During his service in the First World War, he was awarded the Military Cross and twice mentioned in despatches while serving as a staff officer with the 13th (Western) Division, a Kitchener's Army formation, at Gallipoli, in Palestine, and in Mesopotamia. In November 1915 he succeeded Douglas Brownrigg as the 13th Division's deputy assistant adjutant and quartermaster general.

Godwin-Austen attended the Staff College, Camberley, as a student from 1924 to 1925, alongside fellow students such as Ivor Thomas, Noel Beresford-Peirse, Vyvyan Pope, Douglas Graham, Michael O'Moore Creagh, Daril Watson, Archibald Nye, Humfrey Gale and Noel Irwin, all of whom rose to high command in the next war. He served in numerous staff positions at the War Office until receiving a position as an instructor at the Royal Military College, Sandhurst.

In February 1930 he was made a major and brevet lieutenant colonel. Due to a lack of promotion in his own regiment, Godwin-Austen transferred as a lieutenant colonel to the Duke of Cornwall's Light Infantry and commanded the 2nd Battalion from 1936 to 1937, before being employed with the British military mission to the Egyptian Army from 1937 to 1938. His next appointment, during the Arab revolt in Palestine, was in successive command of the 13th and 14th Infantry Brigades, the latter post being held until August 1939, shortly before the Second World War began.
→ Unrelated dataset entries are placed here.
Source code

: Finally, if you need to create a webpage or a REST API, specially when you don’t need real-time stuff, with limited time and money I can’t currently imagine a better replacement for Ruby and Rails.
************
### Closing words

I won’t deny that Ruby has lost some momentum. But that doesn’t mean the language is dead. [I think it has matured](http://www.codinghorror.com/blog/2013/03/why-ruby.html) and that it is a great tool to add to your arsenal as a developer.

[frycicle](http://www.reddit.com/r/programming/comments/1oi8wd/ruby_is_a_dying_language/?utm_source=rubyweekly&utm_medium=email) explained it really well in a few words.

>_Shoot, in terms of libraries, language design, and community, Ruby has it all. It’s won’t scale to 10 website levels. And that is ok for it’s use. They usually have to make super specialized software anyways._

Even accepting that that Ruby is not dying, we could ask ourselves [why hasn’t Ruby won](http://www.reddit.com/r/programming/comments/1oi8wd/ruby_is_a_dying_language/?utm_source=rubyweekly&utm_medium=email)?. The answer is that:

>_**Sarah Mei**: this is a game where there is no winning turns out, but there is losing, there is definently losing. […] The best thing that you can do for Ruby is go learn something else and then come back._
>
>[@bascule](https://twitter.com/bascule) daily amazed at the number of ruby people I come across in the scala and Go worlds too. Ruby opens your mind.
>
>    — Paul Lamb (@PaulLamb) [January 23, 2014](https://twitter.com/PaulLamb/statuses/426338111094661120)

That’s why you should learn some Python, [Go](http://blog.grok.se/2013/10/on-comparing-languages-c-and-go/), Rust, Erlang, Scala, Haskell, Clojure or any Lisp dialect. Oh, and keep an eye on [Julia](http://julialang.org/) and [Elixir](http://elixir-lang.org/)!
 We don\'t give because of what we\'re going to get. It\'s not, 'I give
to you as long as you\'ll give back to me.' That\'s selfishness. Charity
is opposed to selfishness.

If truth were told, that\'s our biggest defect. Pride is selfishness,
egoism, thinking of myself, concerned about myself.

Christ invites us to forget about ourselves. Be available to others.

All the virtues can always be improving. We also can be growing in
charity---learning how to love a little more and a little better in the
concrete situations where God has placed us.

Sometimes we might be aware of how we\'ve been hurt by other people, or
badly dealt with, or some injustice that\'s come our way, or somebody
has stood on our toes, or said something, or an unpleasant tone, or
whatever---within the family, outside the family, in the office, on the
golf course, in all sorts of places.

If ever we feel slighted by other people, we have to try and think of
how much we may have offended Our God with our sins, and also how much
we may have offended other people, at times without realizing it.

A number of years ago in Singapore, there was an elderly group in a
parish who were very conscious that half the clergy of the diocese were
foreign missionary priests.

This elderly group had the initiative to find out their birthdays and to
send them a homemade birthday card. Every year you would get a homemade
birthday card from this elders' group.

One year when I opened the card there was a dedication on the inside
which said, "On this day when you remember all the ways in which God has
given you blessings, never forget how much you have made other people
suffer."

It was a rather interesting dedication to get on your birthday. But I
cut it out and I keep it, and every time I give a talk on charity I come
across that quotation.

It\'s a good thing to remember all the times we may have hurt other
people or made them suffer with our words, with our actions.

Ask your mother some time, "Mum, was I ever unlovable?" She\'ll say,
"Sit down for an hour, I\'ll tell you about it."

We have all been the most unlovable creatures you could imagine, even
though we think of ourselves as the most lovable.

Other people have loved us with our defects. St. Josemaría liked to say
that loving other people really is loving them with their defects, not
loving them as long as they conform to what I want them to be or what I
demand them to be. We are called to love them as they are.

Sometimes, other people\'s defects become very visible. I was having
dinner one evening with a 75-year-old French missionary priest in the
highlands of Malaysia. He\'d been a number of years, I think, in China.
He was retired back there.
While in Palestine, Godwin-Austen gained a reputation for being very sympathetic towards and supportive of the Zionist movement. In the conflict between Jewish and Arab residents, he believed the Arabs were "clearly the aggressors" and the Jewish residents of the territory needed to be protected. Godwin-Austen advocated that the British army provide said protection.

On the outbreak of war in September 1939, Godwin-Austen, mentioned in despatches for his services in Palestine, had just been promoted to the acting rank of major general to become General Officer Commanding (GOC) of the 8th Infantry Division. Bernard Montgomery had relinquished command and returned to England to command the 3rd Infantry Division. The understrength division was responsible for internal security in the British Mandate of Palestine. After the division was disbanded in February 1940, Godwin-Austen was nominated in July to command the 2nd (African) Division, which was forming in Kenya. He was again mentioned in despatches in July 1940.